### Records for processing

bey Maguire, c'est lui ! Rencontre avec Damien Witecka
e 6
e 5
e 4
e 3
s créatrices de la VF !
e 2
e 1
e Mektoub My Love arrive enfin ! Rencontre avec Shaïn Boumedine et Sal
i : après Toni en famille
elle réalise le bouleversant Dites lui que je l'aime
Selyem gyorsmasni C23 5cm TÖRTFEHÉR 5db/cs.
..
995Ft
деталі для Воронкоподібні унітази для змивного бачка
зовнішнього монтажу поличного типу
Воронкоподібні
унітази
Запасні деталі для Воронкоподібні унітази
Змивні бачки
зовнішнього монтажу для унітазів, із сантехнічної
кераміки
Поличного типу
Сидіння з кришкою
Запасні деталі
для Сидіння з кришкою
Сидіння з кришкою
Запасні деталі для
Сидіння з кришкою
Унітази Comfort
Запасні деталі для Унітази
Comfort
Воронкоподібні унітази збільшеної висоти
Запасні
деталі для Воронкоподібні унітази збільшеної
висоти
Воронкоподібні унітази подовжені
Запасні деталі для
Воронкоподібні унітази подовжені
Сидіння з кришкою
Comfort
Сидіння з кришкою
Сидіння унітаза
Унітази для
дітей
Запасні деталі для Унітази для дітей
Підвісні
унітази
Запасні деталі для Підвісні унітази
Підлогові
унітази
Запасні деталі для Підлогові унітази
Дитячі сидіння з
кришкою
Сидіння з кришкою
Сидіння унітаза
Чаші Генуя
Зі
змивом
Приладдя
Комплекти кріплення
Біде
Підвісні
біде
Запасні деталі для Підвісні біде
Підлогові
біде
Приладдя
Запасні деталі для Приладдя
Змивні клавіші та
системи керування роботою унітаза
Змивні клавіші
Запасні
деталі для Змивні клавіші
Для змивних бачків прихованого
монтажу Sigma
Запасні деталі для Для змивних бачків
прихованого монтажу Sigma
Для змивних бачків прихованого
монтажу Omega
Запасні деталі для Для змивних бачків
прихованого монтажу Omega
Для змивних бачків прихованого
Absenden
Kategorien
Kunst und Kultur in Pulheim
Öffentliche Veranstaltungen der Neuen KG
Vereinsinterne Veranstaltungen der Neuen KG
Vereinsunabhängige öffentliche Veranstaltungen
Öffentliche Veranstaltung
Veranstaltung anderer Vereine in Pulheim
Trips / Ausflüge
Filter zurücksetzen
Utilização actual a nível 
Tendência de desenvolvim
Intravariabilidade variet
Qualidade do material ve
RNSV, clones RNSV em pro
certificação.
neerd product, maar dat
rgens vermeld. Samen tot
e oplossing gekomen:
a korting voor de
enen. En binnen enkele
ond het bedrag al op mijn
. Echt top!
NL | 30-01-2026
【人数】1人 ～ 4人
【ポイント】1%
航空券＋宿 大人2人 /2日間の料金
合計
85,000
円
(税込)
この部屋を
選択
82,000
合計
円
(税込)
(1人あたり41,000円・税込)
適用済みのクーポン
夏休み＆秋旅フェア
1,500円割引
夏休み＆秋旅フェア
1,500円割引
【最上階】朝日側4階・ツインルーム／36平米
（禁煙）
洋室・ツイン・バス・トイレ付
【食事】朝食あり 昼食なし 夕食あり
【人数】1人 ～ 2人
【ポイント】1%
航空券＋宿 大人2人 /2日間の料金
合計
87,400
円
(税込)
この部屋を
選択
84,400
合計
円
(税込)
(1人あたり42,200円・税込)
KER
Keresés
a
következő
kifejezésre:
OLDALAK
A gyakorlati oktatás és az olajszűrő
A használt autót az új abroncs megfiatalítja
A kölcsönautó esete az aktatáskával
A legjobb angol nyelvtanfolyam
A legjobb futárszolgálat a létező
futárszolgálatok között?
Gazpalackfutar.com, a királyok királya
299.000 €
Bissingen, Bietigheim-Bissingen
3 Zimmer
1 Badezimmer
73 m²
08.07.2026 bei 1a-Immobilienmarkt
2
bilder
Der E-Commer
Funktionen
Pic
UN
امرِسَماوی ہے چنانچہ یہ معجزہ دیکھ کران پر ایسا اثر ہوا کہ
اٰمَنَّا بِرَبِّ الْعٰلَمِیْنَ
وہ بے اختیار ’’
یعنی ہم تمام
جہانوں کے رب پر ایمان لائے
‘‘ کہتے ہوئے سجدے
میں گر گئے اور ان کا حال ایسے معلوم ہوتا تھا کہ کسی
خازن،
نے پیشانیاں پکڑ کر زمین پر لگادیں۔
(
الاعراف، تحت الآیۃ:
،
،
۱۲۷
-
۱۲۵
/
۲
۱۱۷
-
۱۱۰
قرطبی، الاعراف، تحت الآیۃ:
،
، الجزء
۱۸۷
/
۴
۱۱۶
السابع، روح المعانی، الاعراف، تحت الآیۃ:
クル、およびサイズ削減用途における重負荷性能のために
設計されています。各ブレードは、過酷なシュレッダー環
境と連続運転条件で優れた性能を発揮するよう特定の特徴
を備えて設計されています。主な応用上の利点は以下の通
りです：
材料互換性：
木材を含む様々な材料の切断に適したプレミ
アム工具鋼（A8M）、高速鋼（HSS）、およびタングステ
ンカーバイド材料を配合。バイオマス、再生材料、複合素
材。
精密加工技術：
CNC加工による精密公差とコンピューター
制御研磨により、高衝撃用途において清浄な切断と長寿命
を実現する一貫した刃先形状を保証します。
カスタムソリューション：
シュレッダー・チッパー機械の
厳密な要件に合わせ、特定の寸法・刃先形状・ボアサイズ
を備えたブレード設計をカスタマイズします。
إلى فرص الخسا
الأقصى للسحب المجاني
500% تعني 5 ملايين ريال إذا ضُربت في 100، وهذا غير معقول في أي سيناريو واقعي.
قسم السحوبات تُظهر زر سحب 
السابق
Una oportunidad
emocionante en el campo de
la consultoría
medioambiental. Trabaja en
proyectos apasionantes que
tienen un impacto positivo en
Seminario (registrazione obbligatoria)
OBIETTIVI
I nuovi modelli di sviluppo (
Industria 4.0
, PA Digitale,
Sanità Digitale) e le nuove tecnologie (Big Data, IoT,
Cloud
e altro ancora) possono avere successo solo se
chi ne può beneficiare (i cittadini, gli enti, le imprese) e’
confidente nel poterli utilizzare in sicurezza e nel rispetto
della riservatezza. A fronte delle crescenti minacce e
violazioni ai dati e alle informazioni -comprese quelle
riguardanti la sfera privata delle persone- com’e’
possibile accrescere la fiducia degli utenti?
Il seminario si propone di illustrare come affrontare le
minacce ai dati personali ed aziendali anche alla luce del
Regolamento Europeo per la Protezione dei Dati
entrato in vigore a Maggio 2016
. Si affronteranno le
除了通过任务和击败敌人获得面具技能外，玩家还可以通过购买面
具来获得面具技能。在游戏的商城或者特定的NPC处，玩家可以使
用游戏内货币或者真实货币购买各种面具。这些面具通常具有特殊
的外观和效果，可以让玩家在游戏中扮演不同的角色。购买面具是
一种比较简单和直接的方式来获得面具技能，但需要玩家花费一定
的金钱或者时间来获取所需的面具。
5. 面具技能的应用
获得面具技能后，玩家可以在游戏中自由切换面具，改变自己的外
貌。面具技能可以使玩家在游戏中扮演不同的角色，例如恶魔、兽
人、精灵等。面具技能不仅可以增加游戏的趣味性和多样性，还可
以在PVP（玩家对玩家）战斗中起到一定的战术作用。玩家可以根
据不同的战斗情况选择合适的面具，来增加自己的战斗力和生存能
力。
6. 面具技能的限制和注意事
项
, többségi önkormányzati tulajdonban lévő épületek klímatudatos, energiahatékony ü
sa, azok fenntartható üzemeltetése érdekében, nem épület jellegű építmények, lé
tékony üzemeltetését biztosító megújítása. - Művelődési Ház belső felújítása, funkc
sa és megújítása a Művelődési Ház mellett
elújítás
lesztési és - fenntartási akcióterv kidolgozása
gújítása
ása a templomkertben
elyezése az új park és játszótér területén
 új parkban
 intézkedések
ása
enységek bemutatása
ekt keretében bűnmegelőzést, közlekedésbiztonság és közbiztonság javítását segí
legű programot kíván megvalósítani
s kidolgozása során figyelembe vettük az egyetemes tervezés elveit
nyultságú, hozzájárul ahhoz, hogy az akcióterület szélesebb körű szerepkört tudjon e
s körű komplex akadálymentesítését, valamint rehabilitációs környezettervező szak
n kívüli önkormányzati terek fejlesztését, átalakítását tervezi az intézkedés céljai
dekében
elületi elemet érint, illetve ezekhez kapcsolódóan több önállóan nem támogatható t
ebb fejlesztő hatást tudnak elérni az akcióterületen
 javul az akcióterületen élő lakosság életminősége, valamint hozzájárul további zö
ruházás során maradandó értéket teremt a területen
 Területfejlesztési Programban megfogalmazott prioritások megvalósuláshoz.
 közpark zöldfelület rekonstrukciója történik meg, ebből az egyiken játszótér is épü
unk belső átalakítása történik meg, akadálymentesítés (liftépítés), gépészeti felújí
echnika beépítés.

######

About this task | Pull out every line above that contains the word "során", and copy each one in full.

Finished task |
s kidolgozása során figyelembe vettük az egyetemes tervezés elveit
ruházás során maradandó értéket teremt a területen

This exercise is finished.